We all know that good oral hygiene is important for the pearly whites. But now there's even more reason to floss: It may help to ward off a deadly cancer.
Gum disease and other dental difficulties have already been linked with an increased risk in heart disease, heart attacks, stroke, diabetes and pre-term and low birth-weight babies. And now researchers have found a connection between flossing and pancreatic cancer.
As reported by NBC, researchers at the Harvard School of Public Health found that gum disease was a major risk factor for pancreatic cancer.
“We found that individuals with a history of periodontal disease had about a 60 per cent increase in their risk of getting pancreatic cancer,” the study said.
The study, which analyzed 16 years of health information on more than 50,000 men, factored out smoking, obesity, diabetes, physical activity, diet and other potential risks.
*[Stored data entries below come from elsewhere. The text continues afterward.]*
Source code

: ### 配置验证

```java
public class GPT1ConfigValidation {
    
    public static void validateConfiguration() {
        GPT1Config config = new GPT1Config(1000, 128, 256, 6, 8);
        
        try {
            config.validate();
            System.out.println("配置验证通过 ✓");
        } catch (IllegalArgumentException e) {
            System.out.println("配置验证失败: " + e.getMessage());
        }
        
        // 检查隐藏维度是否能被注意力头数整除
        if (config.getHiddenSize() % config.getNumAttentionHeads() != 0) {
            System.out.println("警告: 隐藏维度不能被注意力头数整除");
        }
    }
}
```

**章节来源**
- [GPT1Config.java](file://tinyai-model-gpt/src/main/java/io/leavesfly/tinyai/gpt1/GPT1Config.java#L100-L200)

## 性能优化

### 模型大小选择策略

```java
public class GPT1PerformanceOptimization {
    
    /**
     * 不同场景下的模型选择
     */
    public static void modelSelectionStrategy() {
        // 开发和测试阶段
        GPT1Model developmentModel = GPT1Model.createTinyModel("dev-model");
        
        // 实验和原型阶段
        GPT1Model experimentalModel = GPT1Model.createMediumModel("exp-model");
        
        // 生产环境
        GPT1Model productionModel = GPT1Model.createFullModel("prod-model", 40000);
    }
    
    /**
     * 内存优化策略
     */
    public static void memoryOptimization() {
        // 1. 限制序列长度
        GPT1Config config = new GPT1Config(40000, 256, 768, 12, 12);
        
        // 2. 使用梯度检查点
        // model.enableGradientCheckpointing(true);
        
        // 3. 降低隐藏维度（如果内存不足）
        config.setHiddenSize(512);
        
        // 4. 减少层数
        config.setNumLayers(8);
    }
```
And after these risks were factored out, men with a history of gum disease had a 63 per cent higher risk of developing pancreatic cancer compared to men without periodontal disease.
While the study doesn’t prove gum disease causes cancer, researchers speculate that it results in chronic inflammation occurring throughout the body — and it is this that could ultimately predispose people to pancreatic cancer.
Another possibility is that the higher levels of bacteria found in the mouths and stomachs of people with gum disease, as well as the presence of nitrosamines — potent cancer-causing compounds also found in tobacco — could lead to the cancer.
Men who had both gum disease and tooth loss had the highest risk for pancreatic cancer, the study found. Researchers said that additional studies are planned to confirm the link and also to determine if there’s an oral health connection to other types of cancers.
The pancreas is a gland located within the abdomen near the stomach. It is important for making digestive juices and hormones such as insulin.
While pancreatic cancer may not be as common as other types of cancer, it contributes to a large proportion of cancer deaths. In Canada, an estimated 3,500 new cases were diagnosed last year, and there were an estimated 3,400 deaths. Worldwide, there are an estimated 232,000 new cases of pancreatic cancer annually.
Because most patients are not diagnosed until the cancer has spread, pancreatic cancer has one of the worst chances of recovery of all types of cancer. Most patients are not diagnosed until the cancer has spread, and less than one in 10 patients is alive five years after diagnosis.
The chance of developing pancreatic cancer at some point in life is close to 1 in 85, or about 1 per cent, according to the Mt. Sinai Hospital website. Most cases of pancreatic cancer occur after the age of 50. It is slightly more common in males than in females.